When the next zombie movies appeared, the zombies were being raised by our own black magic, atomic energy. In Creature with the Atom Brain (1955), an ex-Nazi scientist is using atomic zombies to aid him in his schemes. In Invisible Invaders (1959), aliens inhabit the bodies of the recently deceased. Zombies now had also taken on a more menacing cast in and of themselves, not just being the slaves of evil masters, as film-makers decided to heighten their scare factor.
Zombie movies continued to flit between voodoo and science through the next decade or so, as various evildoers used their undead slaves toward terrible goals. In 1968, George Romero took zombie films to the next logical step. What if the zombies didn't have a master? What if they just got up and started attacking people on their own?
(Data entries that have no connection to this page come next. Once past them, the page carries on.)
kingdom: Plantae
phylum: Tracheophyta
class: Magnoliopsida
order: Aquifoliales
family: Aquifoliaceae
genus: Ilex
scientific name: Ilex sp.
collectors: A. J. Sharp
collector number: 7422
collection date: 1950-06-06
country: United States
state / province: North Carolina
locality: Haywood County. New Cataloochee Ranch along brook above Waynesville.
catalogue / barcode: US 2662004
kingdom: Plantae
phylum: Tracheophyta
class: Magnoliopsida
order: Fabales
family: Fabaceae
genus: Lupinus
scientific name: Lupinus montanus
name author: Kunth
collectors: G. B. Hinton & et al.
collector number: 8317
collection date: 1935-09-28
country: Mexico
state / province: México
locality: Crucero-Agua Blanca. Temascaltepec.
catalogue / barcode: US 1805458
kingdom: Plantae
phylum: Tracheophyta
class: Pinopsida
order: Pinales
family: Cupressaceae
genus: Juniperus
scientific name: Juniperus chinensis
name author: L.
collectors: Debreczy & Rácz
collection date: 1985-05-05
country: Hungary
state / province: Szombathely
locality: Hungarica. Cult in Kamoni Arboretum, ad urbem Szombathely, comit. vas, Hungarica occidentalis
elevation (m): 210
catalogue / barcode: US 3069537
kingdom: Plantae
And if science could make zombies on purpose, why couldn't something happen to make them accidentally? The result was the Earth passing through the tail of a comet, and a world full of hungry zombies.
After Night of the Living Dead, zombiedom exploded. Zombies were made in all manner of ways, from radiation to animal bites, and they appeared in all sorts of genres: comedies, mysteries, and action films. Zombies also continued to be used as the finger to point at the evils of the day. Instead of Nazis, big industry was at fault for spilling toxic waste that transformed people into rotten flesheaters, or the military was to blame for trying to create a soldier who couldn't be hurt. For those who are pro-organic food, in Let Sleeping Corpses Lie (1974), a sonic machine designed to help crops by eradicating insects ends up raising the dead as well. Sometimes there is no message at all, just some good old-fashioned zombie mayhem.
The modern zombie is a far cry from the humble undead worker of the cane fields in Haiti. I certainly know which I would rather meet on a dark night. But the modern zombie is here to stay, to the enjoyment of zombie lovers everywhere.